Another specific problem with HIV-2 is that the majority of HIV-2-infected people do not have measurable virus levels in the blood, which has increased uncertainty as to when and whether treatment should be introduced, according to Hans Norrgren, associate professor of infectious diseases at Lund University and consultant physician at the infection clinic at Skåne University Hospital in Lund.
“Furthermore, HIV-2 mainly occurs in West Africa, which is the world’s poorest region, characterised by low investment levels and frequent political instability. This not only makes research and development more difficult in the region, but has also contributed to the fact that commercial interest in the development of diagnostics and treatment of HIV-2 has not been equally strong”, says Fredrik Månsson, researcher in clinical infectious diseases at Lund University and specialist physician at the infection clinic at Skåne University Hospital in Malmö.
The researchers would like to see more research in the field and on treatment for HIV, to better understand the differences between the two types. Among other things, a treatment study over time is needed to verify the usefulness of early treatment for patients with HIV-2.
About the study: The study is a collaboration between researchers and employees at Lund University, Örebro University, the healthcare centre of the police authority in Bissau and the national public health laboratory in Guinea-Bissau. It was mainly conducted by researchers from Lund University and Skåne University Hospital, including Joakim Esbjörnsson, Fredrik Månsson and Hans Norrgren, all of whom have long experience of HIV research, both in Sweden and in countries severely affected by HIV.

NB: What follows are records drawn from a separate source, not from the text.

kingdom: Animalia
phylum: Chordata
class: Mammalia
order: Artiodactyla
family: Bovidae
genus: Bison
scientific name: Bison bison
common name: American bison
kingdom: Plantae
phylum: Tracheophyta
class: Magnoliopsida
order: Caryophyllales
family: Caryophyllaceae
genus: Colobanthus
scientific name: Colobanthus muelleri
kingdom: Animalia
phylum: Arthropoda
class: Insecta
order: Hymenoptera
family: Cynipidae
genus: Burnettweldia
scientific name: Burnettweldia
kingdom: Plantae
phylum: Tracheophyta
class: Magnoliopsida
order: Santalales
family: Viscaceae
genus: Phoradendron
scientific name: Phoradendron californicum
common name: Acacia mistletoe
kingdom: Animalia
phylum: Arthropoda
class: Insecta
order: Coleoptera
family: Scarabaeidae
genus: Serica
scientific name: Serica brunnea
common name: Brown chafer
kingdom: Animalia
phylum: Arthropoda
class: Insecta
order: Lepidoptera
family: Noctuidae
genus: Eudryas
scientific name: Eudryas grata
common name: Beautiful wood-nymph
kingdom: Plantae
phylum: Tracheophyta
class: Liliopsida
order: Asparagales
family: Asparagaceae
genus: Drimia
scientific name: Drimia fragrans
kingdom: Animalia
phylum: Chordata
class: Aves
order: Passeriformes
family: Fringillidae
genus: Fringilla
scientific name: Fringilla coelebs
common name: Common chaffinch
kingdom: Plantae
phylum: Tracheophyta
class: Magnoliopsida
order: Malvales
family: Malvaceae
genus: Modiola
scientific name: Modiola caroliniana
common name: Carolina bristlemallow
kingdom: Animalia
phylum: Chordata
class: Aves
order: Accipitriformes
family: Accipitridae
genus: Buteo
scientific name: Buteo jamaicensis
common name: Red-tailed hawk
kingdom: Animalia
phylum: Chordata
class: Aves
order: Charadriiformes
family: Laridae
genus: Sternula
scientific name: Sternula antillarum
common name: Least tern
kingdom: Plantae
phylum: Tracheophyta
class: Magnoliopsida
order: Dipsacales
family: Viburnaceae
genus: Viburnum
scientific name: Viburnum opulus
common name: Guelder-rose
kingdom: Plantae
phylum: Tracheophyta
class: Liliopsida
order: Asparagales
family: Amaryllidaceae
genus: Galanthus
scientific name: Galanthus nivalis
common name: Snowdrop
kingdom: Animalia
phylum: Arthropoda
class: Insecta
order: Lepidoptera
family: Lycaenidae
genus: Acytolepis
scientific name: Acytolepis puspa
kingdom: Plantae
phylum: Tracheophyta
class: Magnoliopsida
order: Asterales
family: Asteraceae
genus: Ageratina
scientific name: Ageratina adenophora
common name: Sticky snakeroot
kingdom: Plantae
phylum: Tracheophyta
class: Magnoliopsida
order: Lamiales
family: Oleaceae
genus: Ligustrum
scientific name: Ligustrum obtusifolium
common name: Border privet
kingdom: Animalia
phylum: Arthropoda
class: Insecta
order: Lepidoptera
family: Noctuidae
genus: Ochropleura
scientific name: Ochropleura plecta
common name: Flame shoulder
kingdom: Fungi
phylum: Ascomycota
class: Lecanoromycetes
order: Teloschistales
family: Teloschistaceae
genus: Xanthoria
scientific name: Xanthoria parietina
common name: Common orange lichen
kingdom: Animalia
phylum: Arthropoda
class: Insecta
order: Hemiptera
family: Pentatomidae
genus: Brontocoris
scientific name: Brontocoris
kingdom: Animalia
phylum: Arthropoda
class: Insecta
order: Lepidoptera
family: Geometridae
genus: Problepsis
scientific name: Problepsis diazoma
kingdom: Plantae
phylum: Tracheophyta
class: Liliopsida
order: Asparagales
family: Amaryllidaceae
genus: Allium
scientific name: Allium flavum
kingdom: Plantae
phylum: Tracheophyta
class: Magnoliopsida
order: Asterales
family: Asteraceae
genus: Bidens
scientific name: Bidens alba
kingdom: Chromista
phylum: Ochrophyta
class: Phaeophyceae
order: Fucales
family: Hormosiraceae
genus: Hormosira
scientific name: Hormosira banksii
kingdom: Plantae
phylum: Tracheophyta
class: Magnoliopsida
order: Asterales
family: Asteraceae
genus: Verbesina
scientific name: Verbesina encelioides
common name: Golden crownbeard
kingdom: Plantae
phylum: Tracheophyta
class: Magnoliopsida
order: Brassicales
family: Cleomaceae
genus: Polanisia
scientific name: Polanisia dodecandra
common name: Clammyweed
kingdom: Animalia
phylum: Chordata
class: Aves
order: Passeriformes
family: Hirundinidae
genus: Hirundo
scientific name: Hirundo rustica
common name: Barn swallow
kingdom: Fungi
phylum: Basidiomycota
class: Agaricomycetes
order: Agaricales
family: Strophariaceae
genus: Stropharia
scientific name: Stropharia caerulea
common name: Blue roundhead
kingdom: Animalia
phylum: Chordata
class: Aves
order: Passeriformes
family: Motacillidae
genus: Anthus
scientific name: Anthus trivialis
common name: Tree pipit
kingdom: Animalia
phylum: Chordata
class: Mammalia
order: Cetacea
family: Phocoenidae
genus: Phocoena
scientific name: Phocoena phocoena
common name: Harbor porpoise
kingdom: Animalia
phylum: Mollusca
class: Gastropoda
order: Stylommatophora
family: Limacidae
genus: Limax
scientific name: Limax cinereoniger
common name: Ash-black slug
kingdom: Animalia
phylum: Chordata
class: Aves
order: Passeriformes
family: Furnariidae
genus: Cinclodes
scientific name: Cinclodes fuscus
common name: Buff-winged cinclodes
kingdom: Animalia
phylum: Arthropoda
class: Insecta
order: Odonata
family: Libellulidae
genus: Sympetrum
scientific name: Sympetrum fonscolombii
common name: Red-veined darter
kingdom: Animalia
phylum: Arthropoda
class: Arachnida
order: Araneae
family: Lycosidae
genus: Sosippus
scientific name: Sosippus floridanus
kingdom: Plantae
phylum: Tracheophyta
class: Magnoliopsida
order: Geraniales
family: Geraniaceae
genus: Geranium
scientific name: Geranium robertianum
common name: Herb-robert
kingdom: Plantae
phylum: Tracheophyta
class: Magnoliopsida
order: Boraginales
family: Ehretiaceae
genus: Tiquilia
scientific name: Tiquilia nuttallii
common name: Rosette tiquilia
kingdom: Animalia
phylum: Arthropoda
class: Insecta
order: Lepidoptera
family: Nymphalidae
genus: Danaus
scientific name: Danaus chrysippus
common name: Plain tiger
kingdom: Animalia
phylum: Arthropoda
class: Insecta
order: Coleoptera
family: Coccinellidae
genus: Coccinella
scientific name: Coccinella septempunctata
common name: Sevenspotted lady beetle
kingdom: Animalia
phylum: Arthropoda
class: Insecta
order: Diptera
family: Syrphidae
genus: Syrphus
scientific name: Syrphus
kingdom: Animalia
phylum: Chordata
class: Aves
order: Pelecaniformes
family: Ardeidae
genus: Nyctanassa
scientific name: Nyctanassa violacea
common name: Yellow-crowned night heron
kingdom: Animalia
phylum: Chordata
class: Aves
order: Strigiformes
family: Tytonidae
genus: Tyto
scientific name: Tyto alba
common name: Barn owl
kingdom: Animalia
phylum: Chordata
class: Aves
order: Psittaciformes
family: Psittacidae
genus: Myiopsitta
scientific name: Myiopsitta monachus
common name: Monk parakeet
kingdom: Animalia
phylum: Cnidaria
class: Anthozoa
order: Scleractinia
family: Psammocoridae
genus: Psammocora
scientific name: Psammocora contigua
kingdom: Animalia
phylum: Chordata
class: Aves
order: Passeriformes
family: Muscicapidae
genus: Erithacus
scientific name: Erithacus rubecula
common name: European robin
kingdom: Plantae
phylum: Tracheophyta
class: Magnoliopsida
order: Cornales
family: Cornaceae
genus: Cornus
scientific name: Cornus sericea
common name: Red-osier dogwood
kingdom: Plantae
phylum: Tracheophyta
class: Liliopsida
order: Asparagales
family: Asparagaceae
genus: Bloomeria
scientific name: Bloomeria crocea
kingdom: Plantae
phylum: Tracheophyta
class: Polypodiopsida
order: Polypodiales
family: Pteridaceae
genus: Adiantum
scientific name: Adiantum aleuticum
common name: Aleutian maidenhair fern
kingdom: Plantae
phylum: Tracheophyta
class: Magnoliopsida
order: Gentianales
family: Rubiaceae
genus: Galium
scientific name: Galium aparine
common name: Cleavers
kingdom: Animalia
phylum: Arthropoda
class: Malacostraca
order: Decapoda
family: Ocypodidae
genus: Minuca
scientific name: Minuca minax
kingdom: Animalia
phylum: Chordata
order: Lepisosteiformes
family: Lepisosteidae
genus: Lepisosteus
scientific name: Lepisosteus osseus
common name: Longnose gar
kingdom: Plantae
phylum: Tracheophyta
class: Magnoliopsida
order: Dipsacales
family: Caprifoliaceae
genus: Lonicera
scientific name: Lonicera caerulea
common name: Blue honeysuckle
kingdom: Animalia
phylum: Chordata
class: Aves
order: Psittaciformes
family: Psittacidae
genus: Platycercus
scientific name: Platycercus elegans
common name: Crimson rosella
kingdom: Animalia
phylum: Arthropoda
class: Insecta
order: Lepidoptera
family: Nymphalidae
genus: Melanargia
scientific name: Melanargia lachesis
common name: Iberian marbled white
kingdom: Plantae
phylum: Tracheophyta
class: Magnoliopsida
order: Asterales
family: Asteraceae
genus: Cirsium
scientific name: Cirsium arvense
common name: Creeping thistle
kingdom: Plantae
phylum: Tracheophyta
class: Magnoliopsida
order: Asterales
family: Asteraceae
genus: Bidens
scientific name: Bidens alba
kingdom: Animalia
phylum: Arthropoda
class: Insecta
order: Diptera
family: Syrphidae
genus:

Long-term follow-up of HIV-2-related AIDS and mortality in Guinea-Bissau: a prospective open cohort study
The Lancet HIV, online 1 November 2018, DOI: 10.1016/S2352-3018(18)30254-6
Joakim Esbjörnsson, associate senior lecturer in Medical Microbiology, Department of Translational Medicine, Lund University, + 46 46‑222 01 19, +46 703‑99 38 02, firstname.lastname@example.org
Fredrik Månsson, researcher in clinical infection diseases, Department of Translational Medicine, Lund University and specialist physician at the infections clinic at Skåne University Hospital in Malmö, + 46 703‑36 99 14, email@example.com
Hans Norrgren, associate professor of infectious diseases, Department of Clinical Sciences in Lund, Lund University and consultant physician at the infections clinic at Skåne University Hospital in Lund, + 46‑17 13 37, + 46 709‑94 19 85, firstname.lastname@example.org
Two types of HIV (Facts)
HIV (human immunodeficiency virus) is one of the deadliest infections in the world: a retrovirus that, without treatment, can cause immune deficiencies through the slow breakdown of the body’s immune defence system. When the body can no longer fight infections, a clinical picture emerges that is known as immunodeficiency or AIDS (acquired immunodeficiency syndrome). Two types of HIV virus have been described as capable of leading to AIDS: HIV-1 and HIV-2. The World Health Organisation, WHO, estimates that around 37 million people currently live with HIV infections, with most cases attributable to more aggressive and contagious type HIV-1, which has also been disseminated worldwide. Around 1–2 million people are carriers of the milder type HIV-2, which is mainly prevalent in West Africa and in countries with ties to the region.
There is currently no cure for HIV but only drugs that can slow the course of the disease. One major problem is the enormous evolutionary speed of the HIV virus, i.e. the virus is constantly mutating. In an individual with HIV, billions of new virus particles can be produced every day. This is one of the most important reasons why we have not yet succeeded in finding a vaccine against HIV.